The Tory Party is split down the middle, with uber-Brexiteers at odds with the Prime Minister and 80 Tory MPs willing to vote against their own government’s plans. A leadership election is an ever present threat.
Meanwhile, the burden of austerity weighs heavily across the UK, with health and social care spending cuts linked to 120,000 excess deaths in England. There has therefore never been a better opportunity for Labour to hold the ailing Tory Government to account. Yet three-years after Jeremy Corbyn’s election as Labour eeleader, his influence has been one of polarisation, with Labour beset by crisis in Ayrshire, Scotland and across the UK.

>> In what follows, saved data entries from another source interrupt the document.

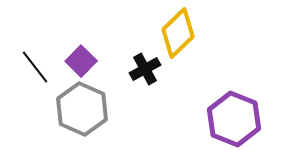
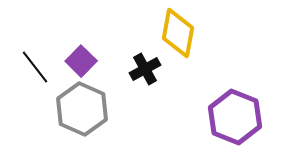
yellow diamond: rotated 36 degrees counterclockwise
purple hexagon: moved 1 px right, 2 px up
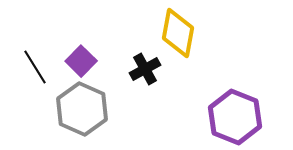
black line: rotated 6 degrees clockwise
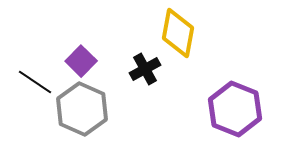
black line: moved 15 px down; rotated 24 degrees counterclockwise
purple hexagon: moved 8 px up
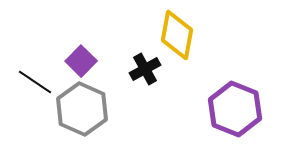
yellow diamond: moved 1 px left, 2 px down
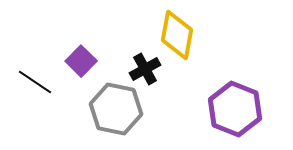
gray hexagon: moved 34 px right; rotated 12 degrees counterclockwise
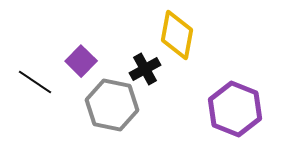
gray hexagon: moved 4 px left, 4 px up
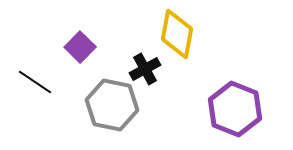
yellow diamond: moved 1 px up
purple square: moved 1 px left, 14 px up
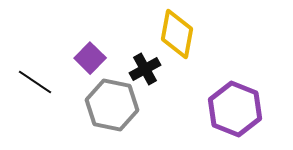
purple square: moved 10 px right, 11 px down
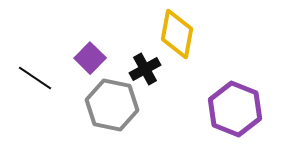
black line: moved 4 px up
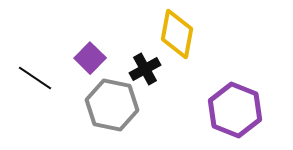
purple hexagon: moved 1 px down
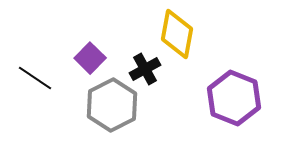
gray hexagon: rotated 21 degrees clockwise
purple hexagon: moved 1 px left, 12 px up
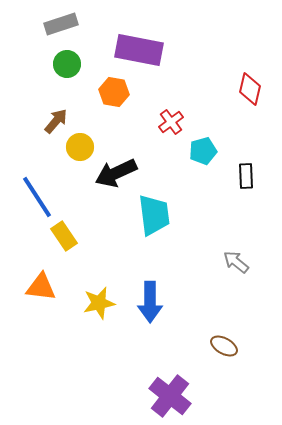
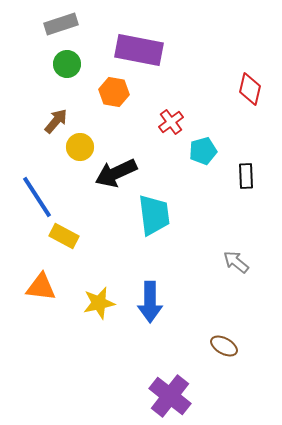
yellow rectangle: rotated 28 degrees counterclockwise
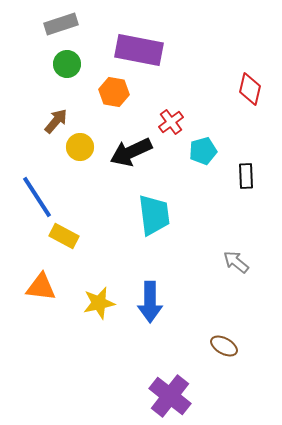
black arrow: moved 15 px right, 21 px up
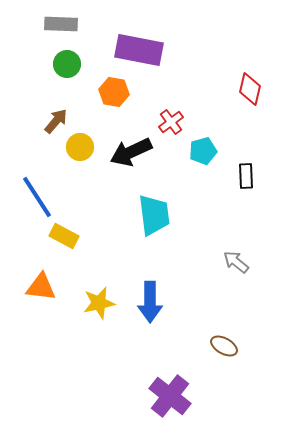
gray rectangle: rotated 20 degrees clockwise
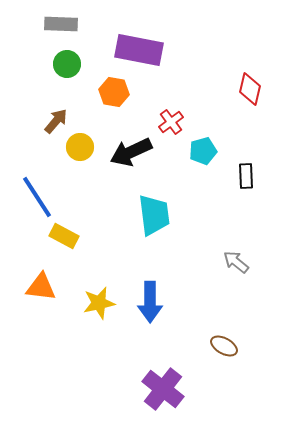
purple cross: moved 7 px left, 7 px up
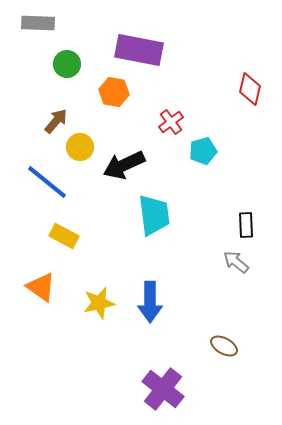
gray rectangle: moved 23 px left, 1 px up
black arrow: moved 7 px left, 13 px down
black rectangle: moved 49 px down
blue line: moved 10 px right, 15 px up; rotated 18 degrees counterclockwise
orange triangle: rotated 28 degrees clockwise
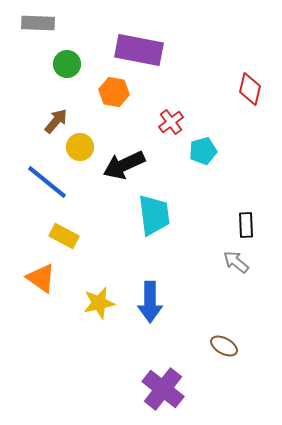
orange triangle: moved 9 px up
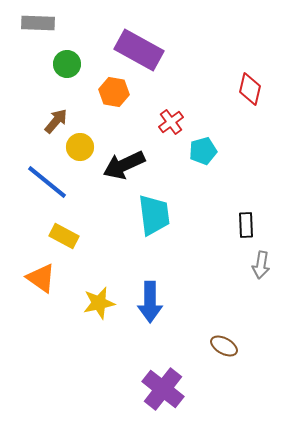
purple rectangle: rotated 18 degrees clockwise
gray arrow: moved 25 px right, 3 px down; rotated 120 degrees counterclockwise
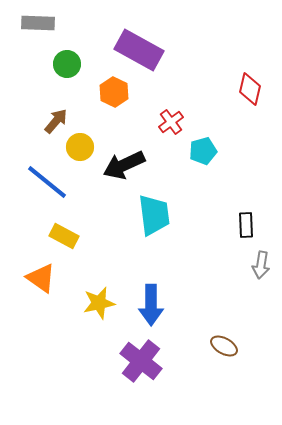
orange hexagon: rotated 16 degrees clockwise
blue arrow: moved 1 px right, 3 px down
purple cross: moved 22 px left, 28 px up
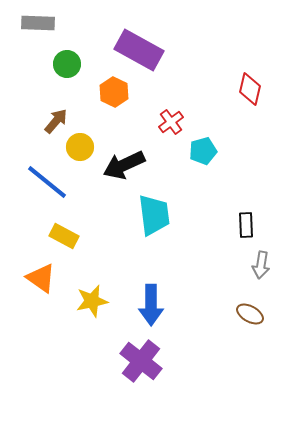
yellow star: moved 7 px left, 2 px up
brown ellipse: moved 26 px right, 32 px up
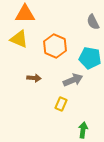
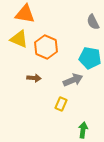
orange triangle: rotated 10 degrees clockwise
orange hexagon: moved 9 px left, 1 px down
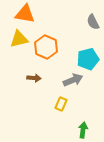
yellow triangle: rotated 36 degrees counterclockwise
cyan pentagon: moved 2 px left, 1 px down; rotated 25 degrees counterclockwise
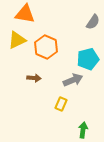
gray semicircle: rotated 119 degrees counterclockwise
yellow triangle: moved 2 px left, 1 px down; rotated 12 degrees counterclockwise
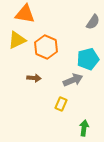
green arrow: moved 1 px right, 2 px up
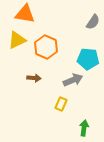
cyan pentagon: rotated 20 degrees clockwise
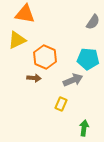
orange hexagon: moved 1 px left, 10 px down
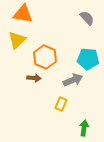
orange triangle: moved 2 px left
gray semicircle: moved 6 px left, 4 px up; rotated 77 degrees counterclockwise
yellow triangle: rotated 18 degrees counterclockwise
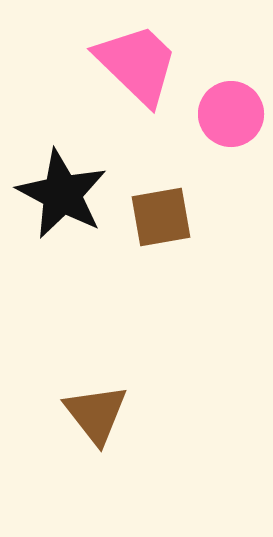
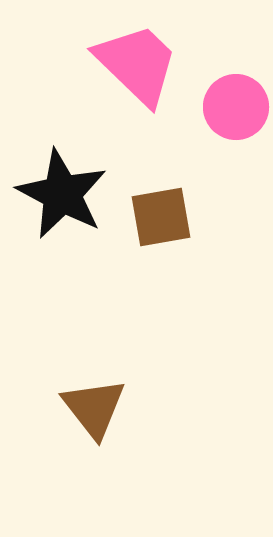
pink circle: moved 5 px right, 7 px up
brown triangle: moved 2 px left, 6 px up
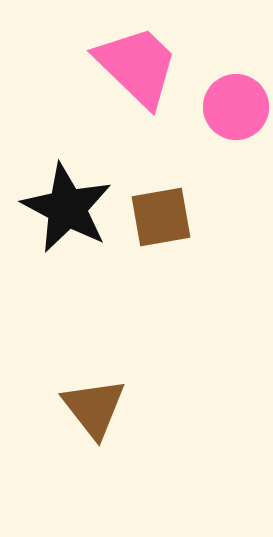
pink trapezoid: moved 2 px down
black star: moved 5 px right, 14 px down
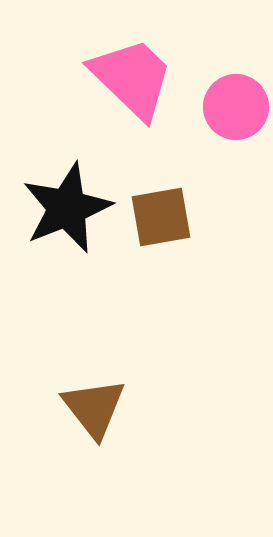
pink trapezoid: moved 5 px left, 12 px down
black star: rotated 22 degrees clockwise
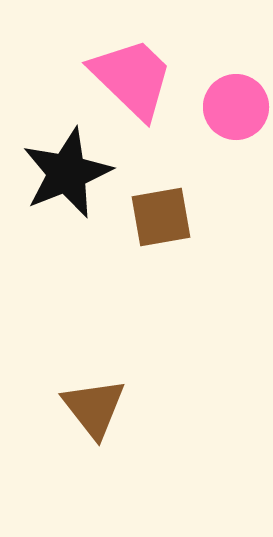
black star: moved 35 px up
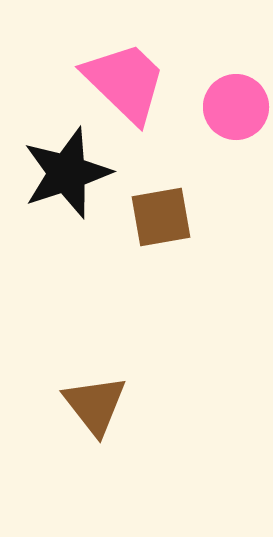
pink trapezoid: moved 7 px left, 4 px down
black star: rotated 4 degrees clockwise
brown triangle: moved 1 px right, 3 px up
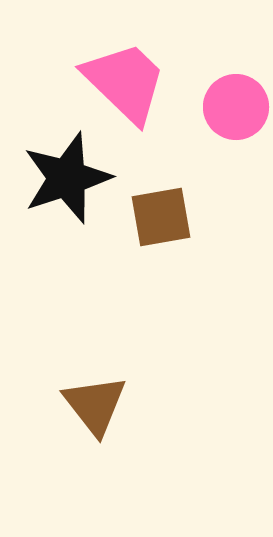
black star: moved 5 px down
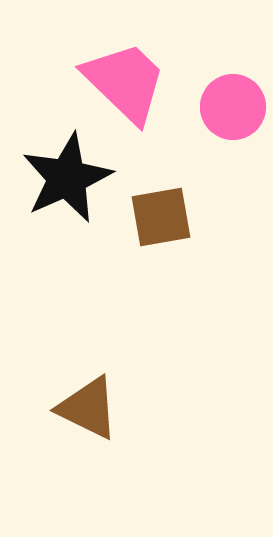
pink circle: moved 3 px left
black star: rotated 6 degrees counterclockwise
brown triangle: moved 7 px left, 3 px down; rotated 26 degrees counterclockwise
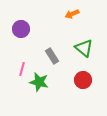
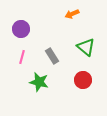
green triangle: moved 2 px right, 1 px up
pink line: moved 12 px up
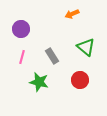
red circle: moved 3 px left
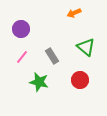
orange arrow: moved 2 px right, 1 px up
pink line: rotated 24 degrees clockwise
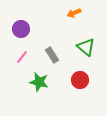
gray rectangle: moved 1 px up
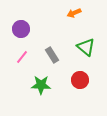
green star: moved 2 px right, 3 px down; rotated 12 degrees counterclockwise
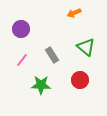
pink line: moved 3 px down
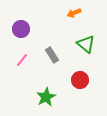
green triangle: moved 3 px up
green star: moved 5 px right, 12 px down; rotated 30 degrees counterclockwise
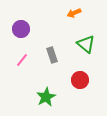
gray rectangle: rotated 14 degrees clockwise
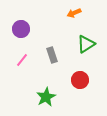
green triangle: rotated 48 degrees clockwise
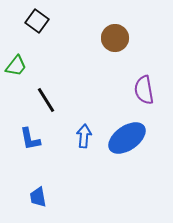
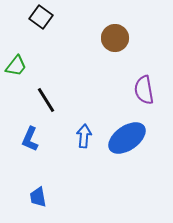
black square: moved 4 px right, 4 px up
blue L-shape: rotated 35 degrees clockwise
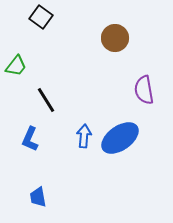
blue ellipse: moved 7 px left
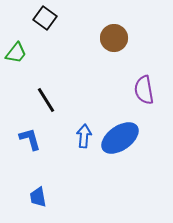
black square: moved 4 px right, 1 px down
brown circle: moved 1 px left
green trapezoid: moved 13 px up
blue L-shape: rotated 140 degrees clockwise
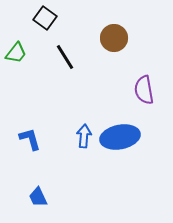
black line: moved 19 px right, 43 px up
blue ellipse: moved 1 px up; rotated 24 degrees clockwise
blue trapezoid: rotated 15 degrees counterclockwise
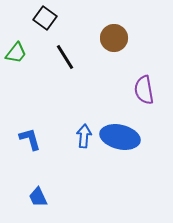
blue ellipse: rotated 24 degrees clockwise
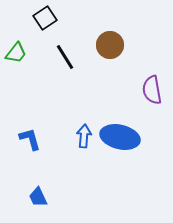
black square: rotated 20 degrees clockwise
brown circle: moved 4 px left, 7 px down
purple semicircle: moved 8 px right
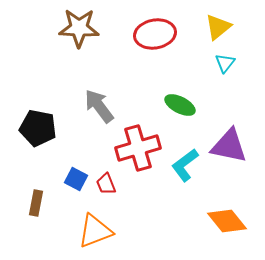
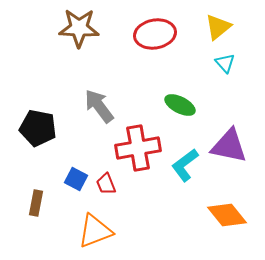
cyan triangle: rotated 20 degrees counterclockwise
red cross: rotated 6 degrees clockwise
orange diamond: moved 6 px up
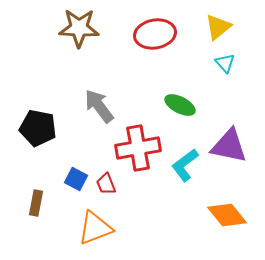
orange triangle: moved 3 px up
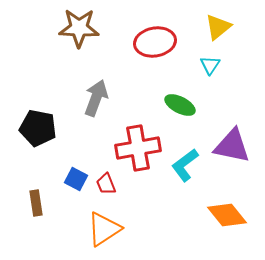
red ellipse: moved 8 px down
cyan triangle: moved 15 px left, 2 px down; rotated 15 degrees clockwise
gray arrow: moved 3 px left, 8 px up; rotated 57 degrees clockwise
purple triangle: moved 3 px right
brown rectangle: rotated 20 degrees counterclockwise
orange triangle: moved 9 px right, 1 px down; rotated 12 degrees counterclockwise
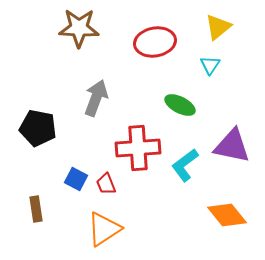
red cross: rotated 6 degrees clockwise
brown rectangle: moved 6 px down
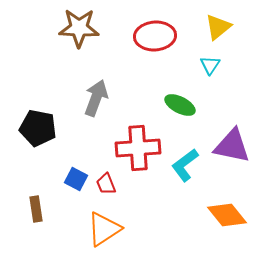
red ellipse: moved 6 px up; rotated 6 degrees clockwise
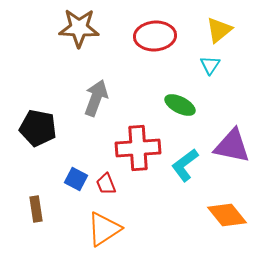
yellow triangle: moved 1 px right, 3 px down
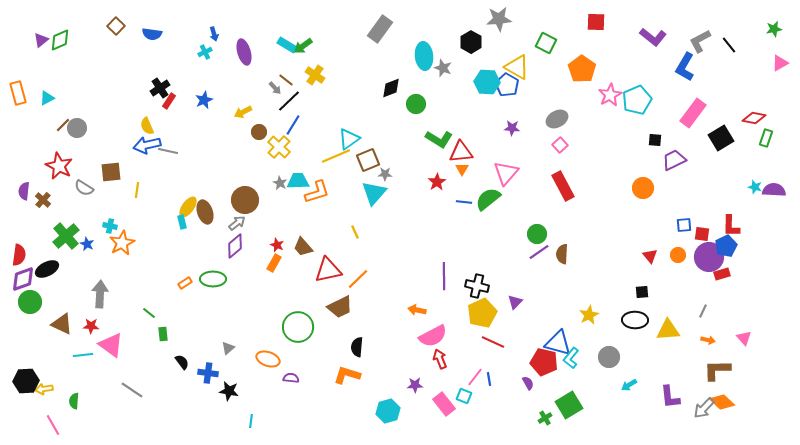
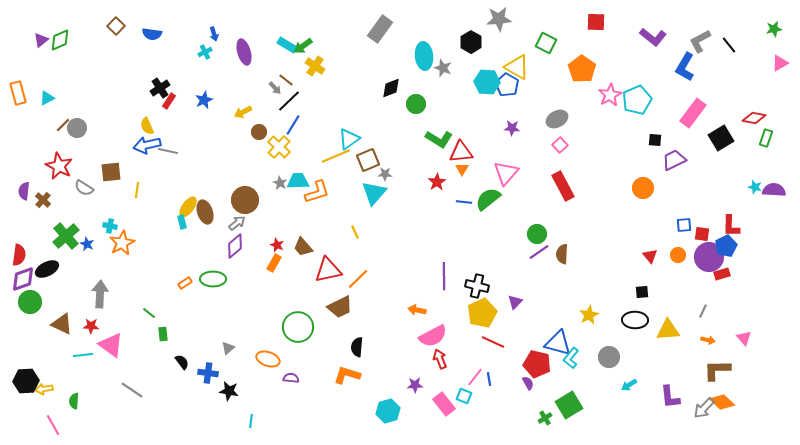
yellow cross at (315, 75): moved 9 px up
red pentagon at (544, 362): moved 7 px left, 2 px down
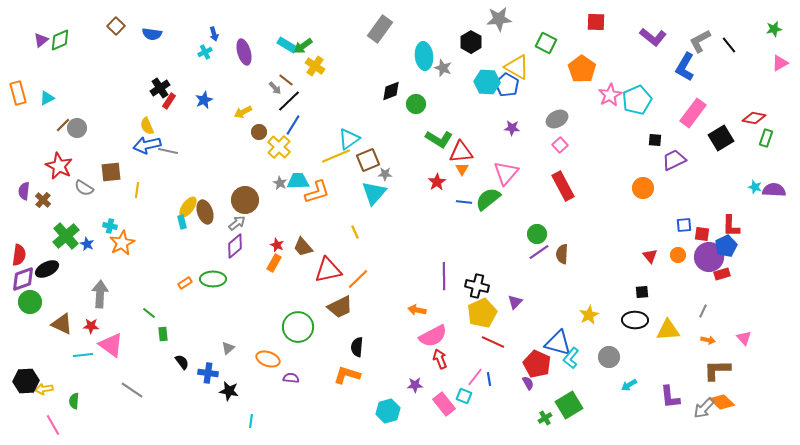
black diamond at (391, 88): moved 3 px down
red pentagon at (537, 364): rotated 12 degrees clockwise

My Cunninghame North opponent in 2016, Johanna Baxter, went on Channel 4 in July 2016 after her ousting from Labour’s National Executive Committee to say she felt let down by Corbyn’s refusal to denounce “intimidating behaviour.”
North Coast Councillor Alex Gallagher said to Labour’s leader in Scotland Richard Leonard last January “Does equality include loyal Labour members who have given years of selfless commitment to the party only to be spat on by johnny-come-lately SWP rats? Or does it not?”
Kezia Dugdale MSP, Labour’s leader in Scotland until August 2017, said last weekend after Labour refused to continue supporting her in a legal battle “Labour made a promise and it's not a good look for any political party to fail to keep its promise. This is what it's doing to one of its own, so how can people trust that party in any other aspect of life if this is what's happening? Also, they put me in the most horrendous position.”
Edinburgh Labour MP Ian Murray on Sunday criticised his leader, saying “Mr Leonard has gone strangely silent, because he’s merely the nodding dog to Corbyn. Now it’s simply what Corbyn says or you get ostracised.”
With Labour MSPs badly split, their Shadow Cabinet at Holyrood verges on collapse.
Meanwhile, summer saw Mr Corbyn forced to apologise after accusations of Anti-Semitism. The chilling image of Jewish MP Luciana Berger entering Labour’s Conference flanked by police protection officers perfectly captures the pervasiveness of this scourge.
In July, Labour MP John Woodcock resigned, saying he “could not remain in a party that tolerates Anti-Semitism.” Soon after, Labour’s longest serving MP Frank Field resigned after 39 years, citing “a culture of intolerance, nastiness and intimidation.” A fortnight ago, former Labour Cabinet Minister Chuka Umunna MP, denounced his own party as “institutionally racist.”
This deep unrest consumes Labour politicians, preventing them from presenting positive policies for Scotland and the UK. Last week, former Prime Minister Tony Blair said “This is a different type of Labour Party. Can it be taken back? I don’t know.”
Labour also suffers from deep splits over its ludicrous Brexit policy “constructive ambiguity” which pretends to remainers it wants to stay in the European Union, while convincing leavers that it doesn’t!
Following their Conference, Labour’s Brexit plan is no clearer. However, Mr Leonard confirmed on the BBC that Labour would oppose a second independence referendum stating: "We just had a referendum in 2014. We think that settled the will of the people of Scotland.”
Strangely, during that same programme, Mr Leonard said a second referendum on Europe was possible. One wonders why Labour will consider a second EU referendum just two years after the Brexit vote, while four years after the independence referendum is “too soon?”
Labour cannot be taken seriously as a government-in-waiting, in Scotland or the UK until their toxic culture of bullying and intimidation is resolved and clear policies established. Meanwhile, the SNP will continue opposing the disastrous Tory Government and its damaging policies.